Materials and Methods

A retrospective study of all cases of PPU treated at the Lenval Hospital in Nice (France) and the Queen Fabiola University Hospital for Children in Brussels (Belgium) between 1998 and 2015 was performed.

Results

A total of five children were treated for PPU (2 females). The average age was 11 years (range, 3-17). All of them were surgically treated with laparoscopic simple suture of the perforation and placement of an omental patch. There were no mortalities, no conversions, and no extra-abdominal complications or wound dehiscences. Mean operating time was 78.6 minutes (range, 70-115 minutes).
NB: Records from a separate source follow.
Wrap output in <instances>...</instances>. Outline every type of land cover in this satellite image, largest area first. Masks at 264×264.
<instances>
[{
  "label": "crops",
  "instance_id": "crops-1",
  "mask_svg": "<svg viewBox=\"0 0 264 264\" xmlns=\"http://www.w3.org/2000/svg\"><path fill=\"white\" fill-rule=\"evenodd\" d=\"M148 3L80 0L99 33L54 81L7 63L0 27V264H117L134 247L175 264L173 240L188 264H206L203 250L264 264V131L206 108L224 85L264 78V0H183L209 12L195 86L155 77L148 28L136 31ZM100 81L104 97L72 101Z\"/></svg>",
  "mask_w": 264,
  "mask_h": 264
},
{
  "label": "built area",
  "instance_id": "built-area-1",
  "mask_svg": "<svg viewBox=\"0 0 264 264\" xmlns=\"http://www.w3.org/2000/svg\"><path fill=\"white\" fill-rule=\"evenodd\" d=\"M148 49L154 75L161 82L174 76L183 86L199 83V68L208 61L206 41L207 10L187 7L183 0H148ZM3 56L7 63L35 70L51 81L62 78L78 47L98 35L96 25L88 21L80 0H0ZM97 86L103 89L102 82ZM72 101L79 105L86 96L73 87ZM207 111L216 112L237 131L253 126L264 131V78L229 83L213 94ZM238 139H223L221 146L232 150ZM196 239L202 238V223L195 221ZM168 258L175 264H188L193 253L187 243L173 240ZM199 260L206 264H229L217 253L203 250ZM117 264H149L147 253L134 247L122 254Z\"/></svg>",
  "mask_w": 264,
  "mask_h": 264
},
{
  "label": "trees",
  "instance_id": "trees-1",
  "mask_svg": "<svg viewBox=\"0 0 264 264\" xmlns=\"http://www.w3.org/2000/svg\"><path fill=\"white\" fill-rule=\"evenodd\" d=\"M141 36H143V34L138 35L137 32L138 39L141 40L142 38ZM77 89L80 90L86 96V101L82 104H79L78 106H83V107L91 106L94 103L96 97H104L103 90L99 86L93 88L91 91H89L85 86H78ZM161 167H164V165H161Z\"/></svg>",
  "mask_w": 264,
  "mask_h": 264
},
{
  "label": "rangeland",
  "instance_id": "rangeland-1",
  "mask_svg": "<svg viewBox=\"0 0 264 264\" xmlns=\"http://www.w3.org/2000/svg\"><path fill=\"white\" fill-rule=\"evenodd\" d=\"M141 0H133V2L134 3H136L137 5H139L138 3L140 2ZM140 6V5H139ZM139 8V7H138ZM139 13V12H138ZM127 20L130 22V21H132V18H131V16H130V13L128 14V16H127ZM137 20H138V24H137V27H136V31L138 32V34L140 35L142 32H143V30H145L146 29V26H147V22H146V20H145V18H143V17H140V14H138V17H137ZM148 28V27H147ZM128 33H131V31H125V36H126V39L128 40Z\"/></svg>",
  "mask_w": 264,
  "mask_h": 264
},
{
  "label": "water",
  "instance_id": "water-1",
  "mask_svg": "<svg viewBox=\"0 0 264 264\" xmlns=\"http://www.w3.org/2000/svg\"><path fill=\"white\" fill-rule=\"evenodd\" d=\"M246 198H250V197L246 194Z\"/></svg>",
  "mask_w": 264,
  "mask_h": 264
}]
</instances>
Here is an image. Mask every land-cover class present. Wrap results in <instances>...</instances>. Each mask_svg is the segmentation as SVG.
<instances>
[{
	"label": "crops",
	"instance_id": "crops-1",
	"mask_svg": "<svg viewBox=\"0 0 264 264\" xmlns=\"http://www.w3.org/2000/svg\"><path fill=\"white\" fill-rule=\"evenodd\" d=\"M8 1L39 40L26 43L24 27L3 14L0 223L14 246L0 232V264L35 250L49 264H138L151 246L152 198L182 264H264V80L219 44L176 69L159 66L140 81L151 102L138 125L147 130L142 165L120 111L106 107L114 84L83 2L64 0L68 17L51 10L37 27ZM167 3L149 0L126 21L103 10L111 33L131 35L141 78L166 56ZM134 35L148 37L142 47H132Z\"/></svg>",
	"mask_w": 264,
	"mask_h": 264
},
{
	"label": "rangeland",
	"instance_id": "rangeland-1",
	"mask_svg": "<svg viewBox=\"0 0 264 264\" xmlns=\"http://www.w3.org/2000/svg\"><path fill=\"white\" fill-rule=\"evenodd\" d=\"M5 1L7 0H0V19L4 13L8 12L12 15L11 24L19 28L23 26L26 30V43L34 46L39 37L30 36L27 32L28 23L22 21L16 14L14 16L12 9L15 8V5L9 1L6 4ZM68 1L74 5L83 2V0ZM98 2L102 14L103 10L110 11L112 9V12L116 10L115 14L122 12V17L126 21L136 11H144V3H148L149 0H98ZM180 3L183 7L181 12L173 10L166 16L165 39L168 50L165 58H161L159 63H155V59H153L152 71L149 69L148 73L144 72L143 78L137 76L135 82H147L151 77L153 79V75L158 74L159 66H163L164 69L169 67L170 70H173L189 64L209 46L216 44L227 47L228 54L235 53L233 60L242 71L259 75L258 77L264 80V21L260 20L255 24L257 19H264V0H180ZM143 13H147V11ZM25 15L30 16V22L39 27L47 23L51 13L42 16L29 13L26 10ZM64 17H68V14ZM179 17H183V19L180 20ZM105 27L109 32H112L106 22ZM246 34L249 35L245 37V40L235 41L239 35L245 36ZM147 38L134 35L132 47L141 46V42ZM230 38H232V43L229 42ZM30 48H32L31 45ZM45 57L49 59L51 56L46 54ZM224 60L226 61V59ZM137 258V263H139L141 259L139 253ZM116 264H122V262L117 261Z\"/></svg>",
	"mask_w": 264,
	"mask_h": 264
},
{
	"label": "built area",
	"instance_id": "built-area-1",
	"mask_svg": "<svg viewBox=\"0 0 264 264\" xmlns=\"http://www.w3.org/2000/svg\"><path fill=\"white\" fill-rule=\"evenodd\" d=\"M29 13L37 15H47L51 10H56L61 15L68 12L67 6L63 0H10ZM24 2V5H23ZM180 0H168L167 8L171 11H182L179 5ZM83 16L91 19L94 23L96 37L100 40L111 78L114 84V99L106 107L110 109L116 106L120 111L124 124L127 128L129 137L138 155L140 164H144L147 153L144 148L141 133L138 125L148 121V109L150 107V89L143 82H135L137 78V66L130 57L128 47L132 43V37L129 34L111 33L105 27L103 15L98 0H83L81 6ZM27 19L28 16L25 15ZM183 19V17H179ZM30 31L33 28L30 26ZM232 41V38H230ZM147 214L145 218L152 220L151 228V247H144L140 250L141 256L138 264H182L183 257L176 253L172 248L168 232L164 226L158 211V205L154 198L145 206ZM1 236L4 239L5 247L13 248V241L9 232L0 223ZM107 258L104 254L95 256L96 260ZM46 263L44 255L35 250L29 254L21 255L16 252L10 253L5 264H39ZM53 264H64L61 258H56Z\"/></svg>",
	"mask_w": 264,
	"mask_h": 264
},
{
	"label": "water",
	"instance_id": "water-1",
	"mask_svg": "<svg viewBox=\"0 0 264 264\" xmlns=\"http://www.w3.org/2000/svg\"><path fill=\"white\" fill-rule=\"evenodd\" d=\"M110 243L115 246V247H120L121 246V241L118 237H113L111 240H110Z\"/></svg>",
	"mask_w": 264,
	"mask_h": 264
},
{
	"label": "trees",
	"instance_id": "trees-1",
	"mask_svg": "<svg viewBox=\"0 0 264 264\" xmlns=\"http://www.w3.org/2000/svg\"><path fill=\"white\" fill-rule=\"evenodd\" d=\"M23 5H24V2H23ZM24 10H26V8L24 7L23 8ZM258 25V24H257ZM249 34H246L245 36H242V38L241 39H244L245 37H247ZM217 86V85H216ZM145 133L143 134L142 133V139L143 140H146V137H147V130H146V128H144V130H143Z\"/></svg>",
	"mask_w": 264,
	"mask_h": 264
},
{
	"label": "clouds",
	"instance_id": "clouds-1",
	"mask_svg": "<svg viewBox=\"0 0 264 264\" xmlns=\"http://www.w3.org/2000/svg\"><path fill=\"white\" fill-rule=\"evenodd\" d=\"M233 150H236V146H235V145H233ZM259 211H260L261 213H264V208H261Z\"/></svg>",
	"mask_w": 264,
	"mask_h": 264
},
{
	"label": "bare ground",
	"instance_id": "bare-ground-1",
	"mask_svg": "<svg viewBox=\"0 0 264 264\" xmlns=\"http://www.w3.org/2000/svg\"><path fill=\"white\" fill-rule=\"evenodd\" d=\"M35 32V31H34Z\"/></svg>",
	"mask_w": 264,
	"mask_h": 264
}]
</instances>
Mean duration of intravenous treatment was 6 days (range, 4-12 days). One reintervention was performed for abdominal infection. In one patient, an abdominal drain was left in place for 2 days. The mean time before refeeding was 3.4 days (range, 3-4 days) and mean length of stay was 12 days (range, 7-30 days).

Conclusion

Laparoscopic repair is safe and feasible for PPU and should be the gold standard for treatment of PPU in children.